### Work instructions:
a: In the passage on the Fed's rate decision below, rewrite the paragraph beginning "The Fed's decision on rates was made against a backdrop" as a short bulleted list that keeps its main facts.
b: According to the passage on the Fed's rate decision below, what was the inflation rate measured by the Consumer Price Index for the 12 months ending August 2015?
c: Decide whether each statement agrees with the passage on the Fed's rate decision below. Answer yes or no for each, and quote the words from the passage that settle it.
(i) The Fed has had an explicit inflation target of 2 percent since January 2012.
(ii) The Fed's dual mandate was enacted into law in 1985.
(iii) Yellen gave an address at the University of Massachusetts on Sept. 24.

### Reading text:
* * * * *

The Federal Open Market Committee, in a prepared statement on Sept. 17, explained that the group had decided against an immediate rate increase in part because “recent global economic and financial developments may constrain economic activity somewhat.” The policy committee’s fear was that a higher interest rate, no matter how small, might aggravate any slowing trend in the global economy already underway.

 

The Fed’s decision on rates was made against a backdrop of slowing growth in China and an accompanying decline in commodity prices that has hit some emerging markets, like Brazil and South Africa, especially hard. There are also continuing worries about economic growth in the Eurozone, which over the summer endured yet another round of the Greek debt-default saga, as well as turmoil in the Middle East where ongoing conflicts could potentially interrupt oil supply and lead to a spike in oil prices.

 

Concern about the vigor and vulnerabilities of the global economy add a new wrinkle to the Fed’s traditional focus on its dual mandate of stable prices and maximum employment that was enacted into law in 1977 in amendments to the Federal Reserve Act.

 

Inflation target

 

As for the Fed’s mandate for stable prices, since January 2012 it has set an explicit inflation target of 2 percent. However, the inflation rate, as measured by the Consumer Price Index, has skidded along near zero in 2015 and was only 0.2 percent for the 12 months ending August 2015, according to the Bureau of Labor Statistics.

 

Clearly the recent pace of price increases is a long way from the Fed’s 2 percent target. However, the Fed looks at the likelihood that prices will rise higher and, if the prospect is likely that prices will move above the target, as Yellen and Fischer have explained, it can lead the Fed to start raising rates to keep price increases in check down the road.

 

In an address at the University of Massachusetts on Sept. 24, Fed Chair Yellen again reassured the markets that the Fed would likely raise its target range for the Federal Funds Rate before the end of 2015.

* * * * *

### Provided information:
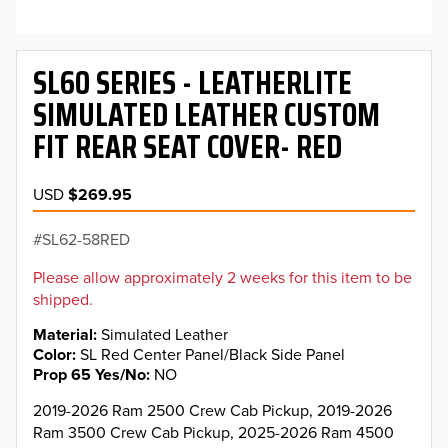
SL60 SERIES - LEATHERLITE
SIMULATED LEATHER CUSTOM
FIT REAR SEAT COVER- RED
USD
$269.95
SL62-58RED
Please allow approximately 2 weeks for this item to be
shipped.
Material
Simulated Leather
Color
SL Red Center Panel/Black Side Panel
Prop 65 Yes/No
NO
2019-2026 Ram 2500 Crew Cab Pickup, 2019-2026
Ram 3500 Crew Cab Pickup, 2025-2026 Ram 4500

* * * * *

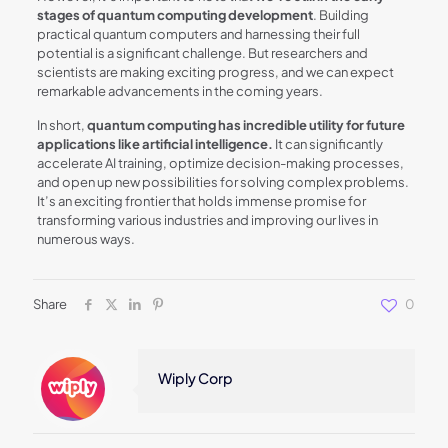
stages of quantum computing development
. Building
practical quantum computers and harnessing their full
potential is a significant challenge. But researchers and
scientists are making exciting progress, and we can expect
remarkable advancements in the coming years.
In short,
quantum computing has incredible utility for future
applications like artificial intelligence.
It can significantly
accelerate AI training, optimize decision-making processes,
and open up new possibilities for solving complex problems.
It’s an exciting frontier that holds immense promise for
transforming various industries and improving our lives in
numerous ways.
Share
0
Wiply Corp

* * * * *

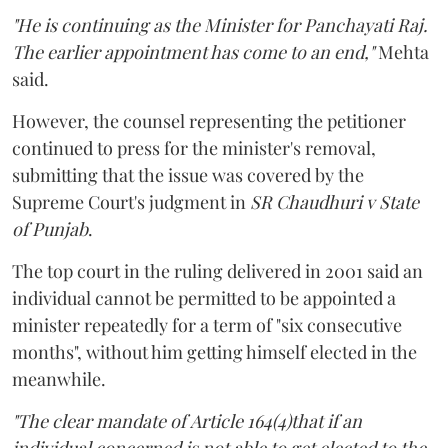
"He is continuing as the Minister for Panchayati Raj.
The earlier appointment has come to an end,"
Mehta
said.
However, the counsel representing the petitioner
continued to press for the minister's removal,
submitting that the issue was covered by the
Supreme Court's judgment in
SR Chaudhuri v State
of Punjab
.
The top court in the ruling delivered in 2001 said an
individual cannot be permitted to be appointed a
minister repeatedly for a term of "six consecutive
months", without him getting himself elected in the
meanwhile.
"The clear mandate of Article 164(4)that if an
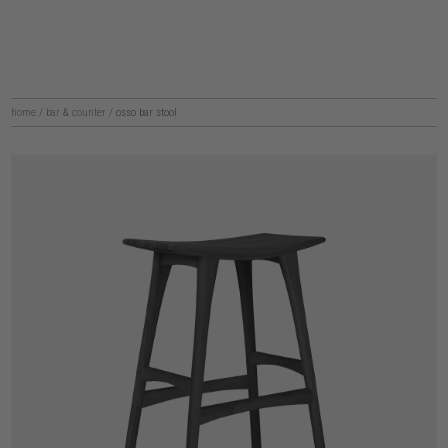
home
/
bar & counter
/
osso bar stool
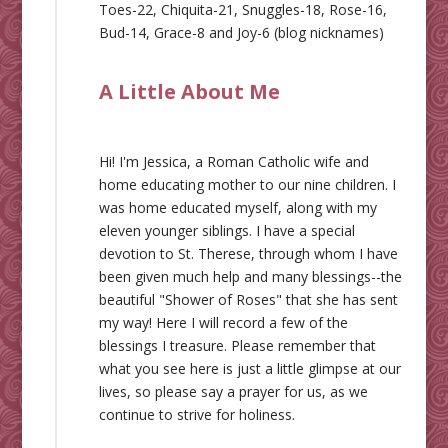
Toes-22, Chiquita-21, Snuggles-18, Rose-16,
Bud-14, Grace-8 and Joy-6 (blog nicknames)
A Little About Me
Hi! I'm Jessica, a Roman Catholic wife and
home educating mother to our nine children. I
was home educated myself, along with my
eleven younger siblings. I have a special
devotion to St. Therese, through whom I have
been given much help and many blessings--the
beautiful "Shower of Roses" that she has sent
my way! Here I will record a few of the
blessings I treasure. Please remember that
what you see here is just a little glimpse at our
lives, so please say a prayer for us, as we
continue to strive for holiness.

* * * * *

### Answers below:
a:
- Growth in China was slowing.
- Commodity prices were falling, which hit emerging markets such as Brazil and South Africa especially hard.
- There were continuing worries about economic growth in the Eurozone, which had gone through another round of the Greek debt-default saga over the summer.
- Conflicts in the Middle East could interrupt oil supply and cause oil prices to spike.

b: It was 0.2 percent.

c:
(i) Yes: "since January 2012 it has set an explicit inflation target of 2 percent"
(ii) No: "enacted into law in 1977 in amendments to the Federal Reserve Act"
(iii) Yes: "In an address at the University of Massachusetts on Sept. 24"